Author, poet, psychedelic activist (1946–2020)

Joanna Harcourt-Smith (13 January 1946 – 11 October 2020) was a British-born author, poet, and psychedelic activist from an aristocratic background. She was the granddaughter of Sir Cecil Harcourt-Smith and the stepdaughter of financier Árpád Plesch. In 1972, she met Timothy Leary and traveled with him to Afghanistan, where he was arrested and extradited to the U.S. Her memoir, Tripping the Bardo with Timothy Leary, inspired the 2020 documentary My Psychedelic Love Story. She later hosted the Future Primitive podcast, exploring oral traditions and environmental themes. Harcourt-Smith died in Santa Fe, New Mexico, at 74.

==Biography==
She was born at the Palace Hotel, St. Moritz, in Switzerland.

Harcourt-Smith wrote two unpublished biographies and many poems. She is also the author of Tripping the Bardo with Timothy Leary: My Psychedelic Love Story. The book recounts her experiences while "she was a flower-power teenager in the Sixties," lived with the Rolling Stones in France, cavorted with playboy Gunter Sachs, Salvador Dalí and the Aga Khan, before falling in love with Timothy Leary in 1972.

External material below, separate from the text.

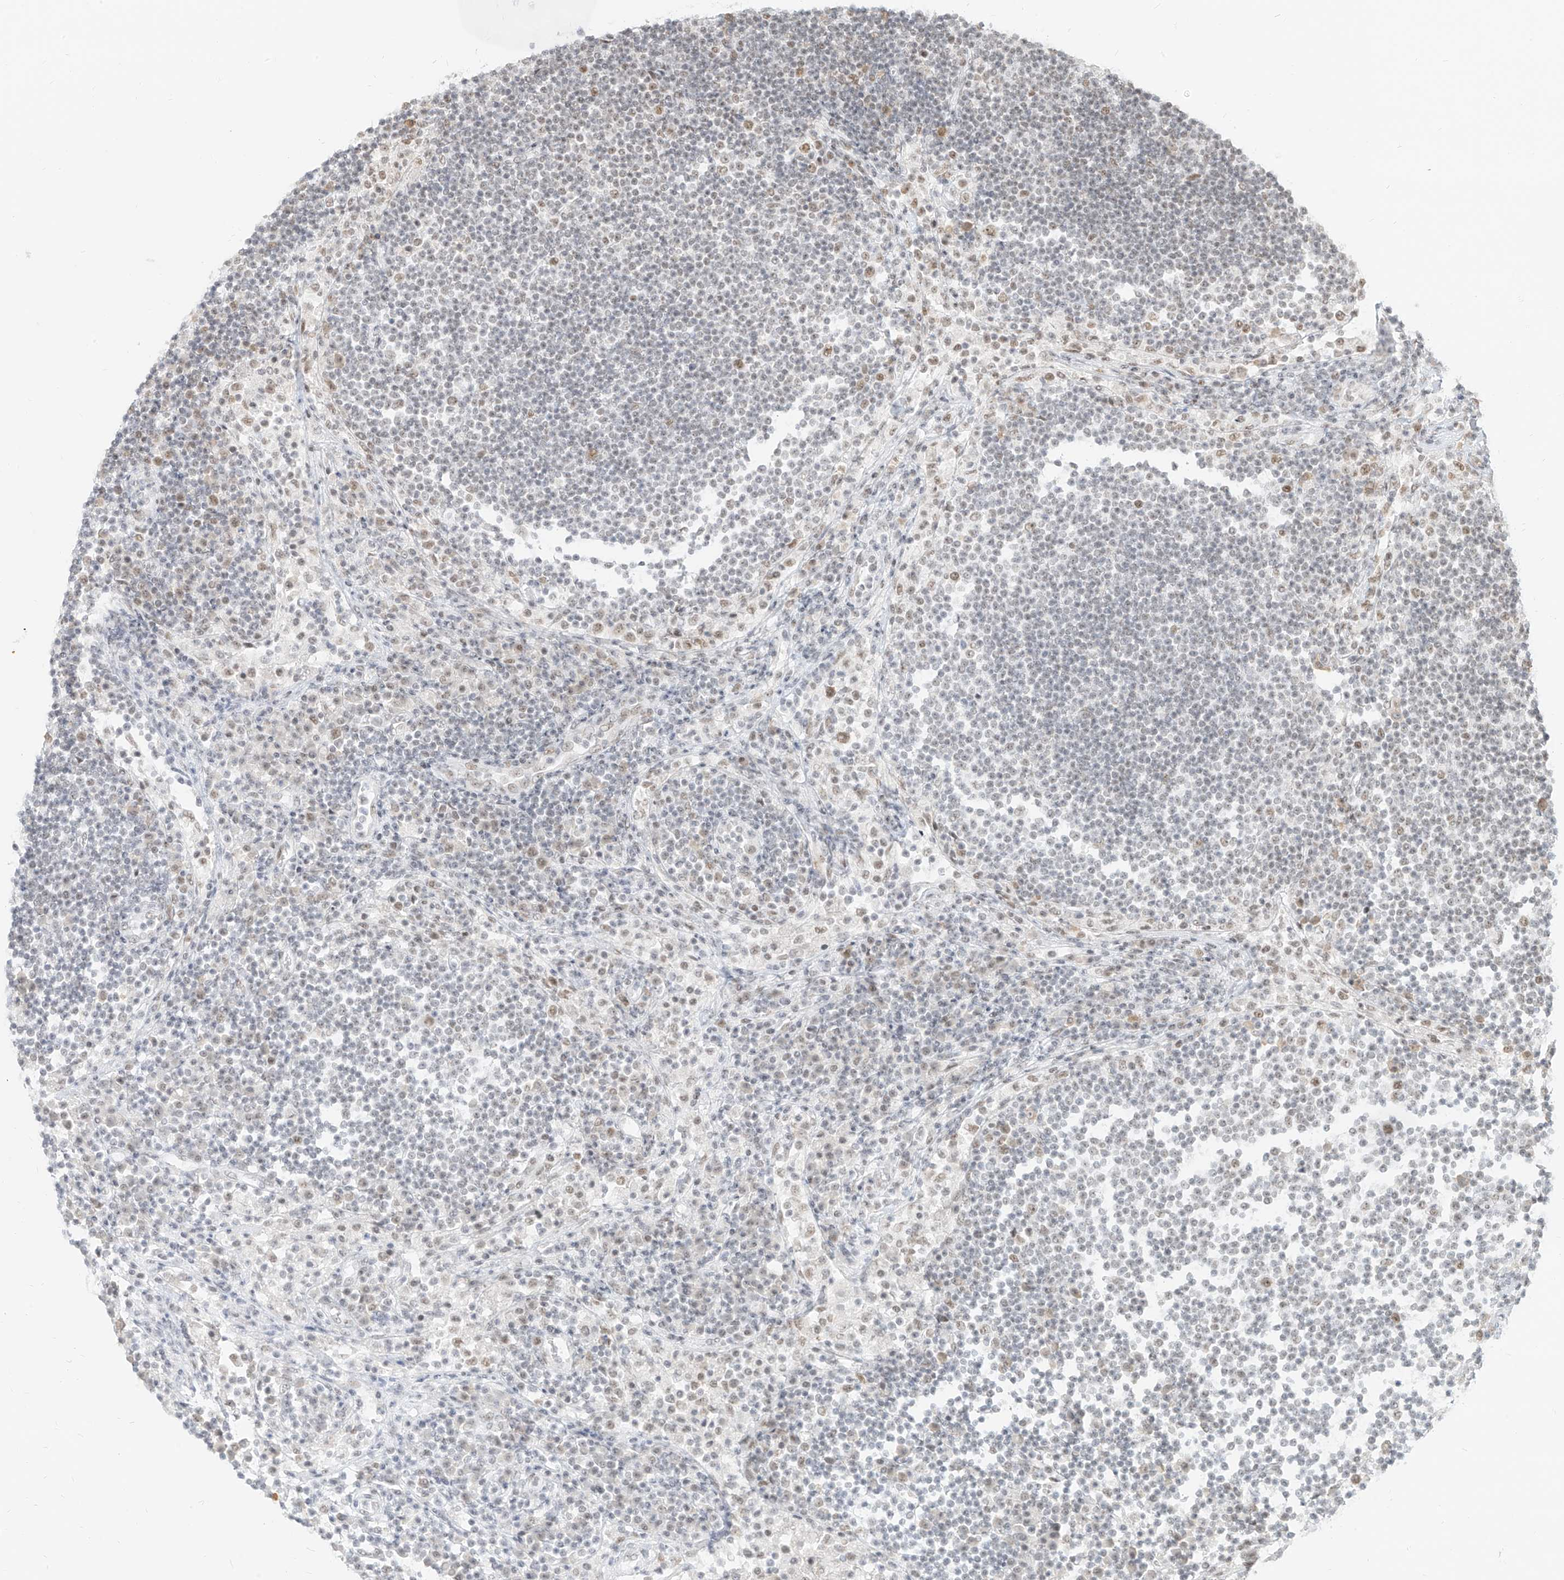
{"staining": {"intensity": "weak", "quantity": ">75%", "location": "nuclear"}, "tissue": "lymph node", "cell_type": "Germinal center cells", "image_type": "normal", "snomed": [{"axis": "morphology", "description": "Normal tissue, NOS"}, {"axis": "topography", "description": "Lymph node"}], "caption": "Protein expression analysis of unremarkable human lymph node reveals weak nuclear staining in about >75% of germinal center cells. The protein is stained brown, and the nuclei are stained in blue (DAB (3,3'-diaminobenzidine) IHC with brightfield microscopy, high magnification).", "gene": "SUPT5H", "patient": {"sex": "female", "age": 53}}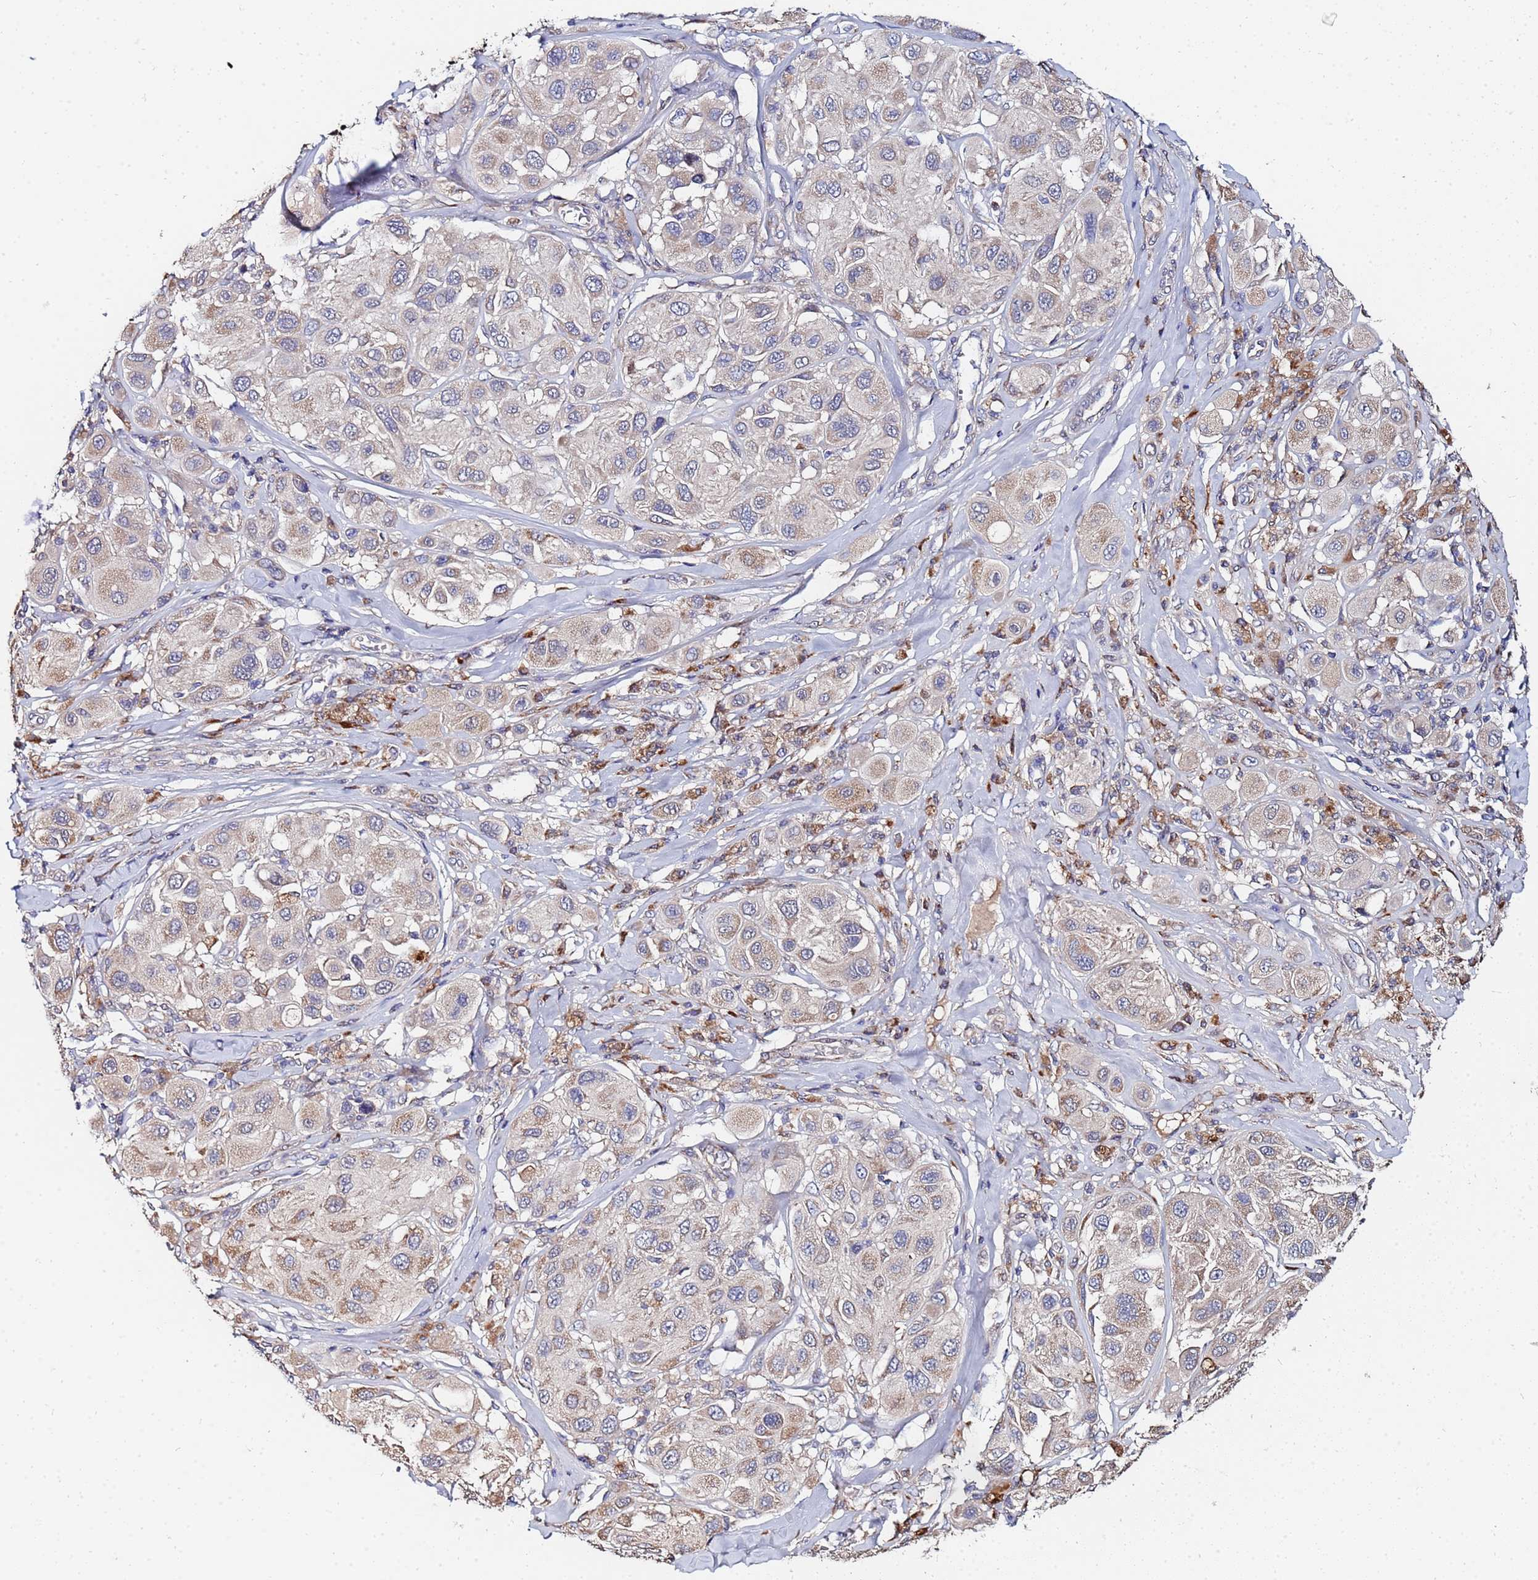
{"staining": {"intensity": "weak", "quantity": "25%-75%", "location": "cytoplasmic/membranous"}, "tissue": "melanoma", "cell_type": "Tumor cells", "image_type": "cancer", "snomed": [{"axis": "morphology", "description": "Malignant melanoma, Metastatic site"}, {"axis": "topography", "description": "Skin"}], "caption": "High-magnification brightfield microscopy of melanoma stained with DAB (brown) and counterstained with hematoxylin (blue). tumor cells exhibit weak cytoplasmic/membranous positivity is identified in about25%-75% of cells. (DAB (3,3'-diaminobenzidine) = brown stain, brightfield microscopy at high magnification).", "gene": "C5orf34", "patient": {"sex": "male", "age": 41}}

Although they were never legally married, Tripping the Bardo with Timothy Leary describes Harcourt-Smith's experiences as Timothy Leary's "common-law wife" between 1972 and 1977, a period that spanned the divide between his fourth and fifth marriages. They met while he was a fugitive in Europe, and from there the pair traveled to Afghanistan together. He was arrested in Afghanistan and the couple was extradited to California. While in the U.S., Harcourt-Smith advocated for Leary's release during his four-year imprisonment. Following his release they entered the Witness Protection Program.

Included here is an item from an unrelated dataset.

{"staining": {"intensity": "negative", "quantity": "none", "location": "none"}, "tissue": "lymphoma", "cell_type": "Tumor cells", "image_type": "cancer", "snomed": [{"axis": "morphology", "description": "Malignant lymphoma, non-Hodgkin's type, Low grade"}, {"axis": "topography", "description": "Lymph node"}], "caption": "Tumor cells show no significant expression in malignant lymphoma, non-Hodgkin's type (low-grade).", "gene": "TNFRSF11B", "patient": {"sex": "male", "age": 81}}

My Psychedelic Love Story, a documentary by acclaimed American writer, filmmaker and director Errol Morris based on Harcourt-Smith's book, was released on Showtime on 29 November 2020.

On her weekly podcast, Future Primitive, Harcourt-Smith did and archived almost 700 interviews, from 2006 through 2020. The interviews focused on preserving oral traditions and uniting emergent communities for a future that honors the planet. Harcourt-Smith interviewed prominent thinkers of our times, visionaries, authors, psychedelic researchers and scholars. From 2022, her daughter Lara Tambacopoulou has continued the series.

== Personal life ==
She was the granddaughter of Sir Cecil Harcourt-Smith and the stepdaughter of financier Árpád Plesch, and the aunt of financier Arpad Busson.

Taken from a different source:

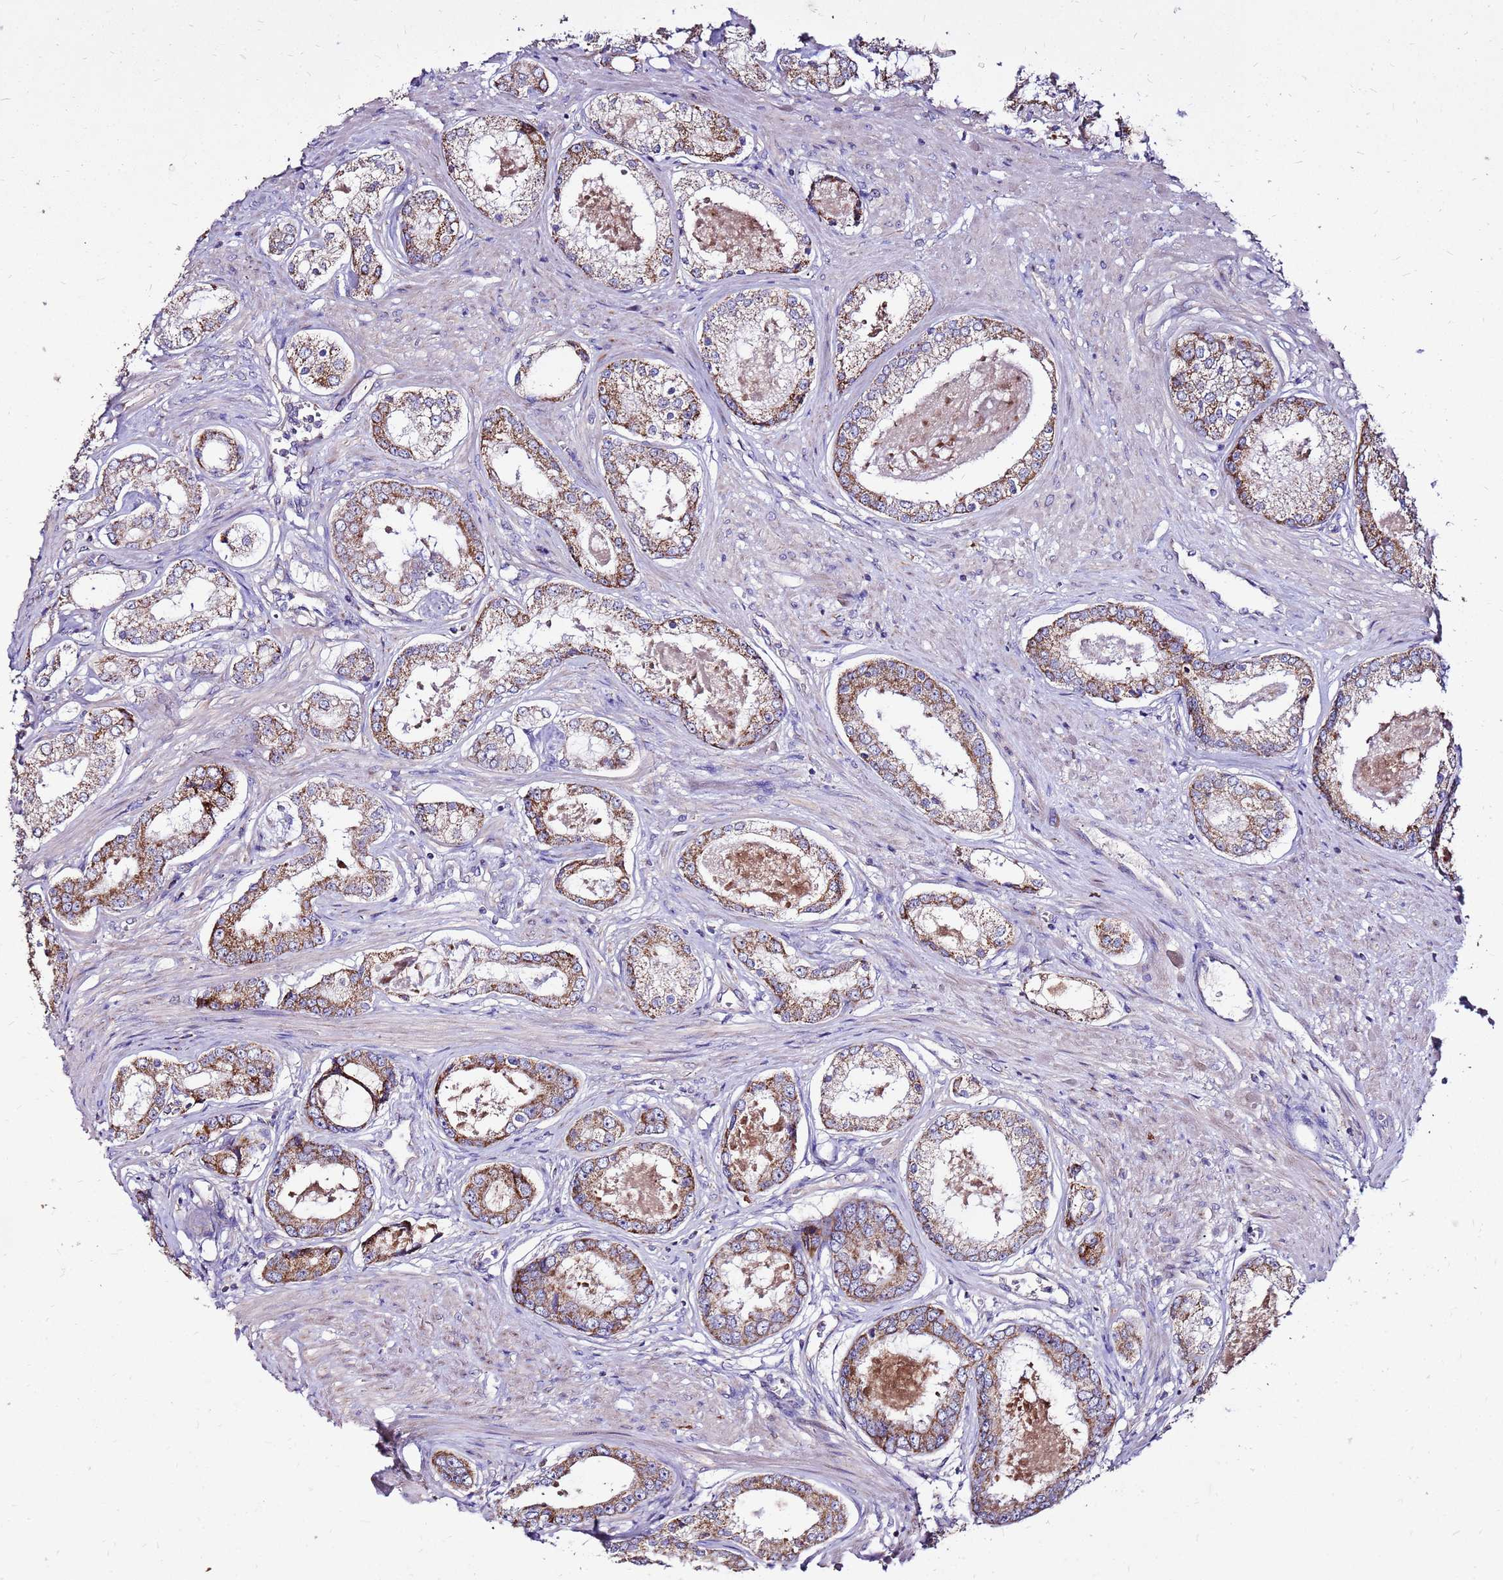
{"staining": {"intensity": "moderate", "quantity": ">75%", "location": "cytoplasmic/membranous"}, "tissue": "prostate cancer", "cell_type": "Tumor cells", "image_type": "cancer", "snomed": [{"axis": "morphology", "description": "Adenocarcinoma, Low grade"}, {"axis": "topography", "description": "Prostate"}], "caption": "Immunohistochemistry (IHC) micrograph of prostate low-grade adenocarcinoma stained for a protein (brown), which shows medium levels of moderate cytoplasmic/membranous staining in approximately >75% of tumor cells.", "gene": "SPSB3", "patient": {"sex": "male", "age": 68}}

In 1966 Harcourt-Smith married Nico Tambacopoulou in a ceremony that was attended by Prince Rainier and Princess Grace of Monaco, and actor William Holden. The marriage ended in divorce. In 1971 she married John d'Amécourt and later divorced.

She had 3 children, Lara Tambacopoulou, Alexis d'Amecourt, and Marlon Gobel, and 3 grandchildren, Nicholas Pulford, Alexander Pulford, and Harper d'Amecourt.

Harcourt-Smith spoke five languages, speaking three very well and two well enough to build relationships.

She died on 11 October 2020 at the age of 74, at her home in Santa Fe, New Mexico surrounded by her children, grandchildren and her partner, Jose Luis Gomez Soler.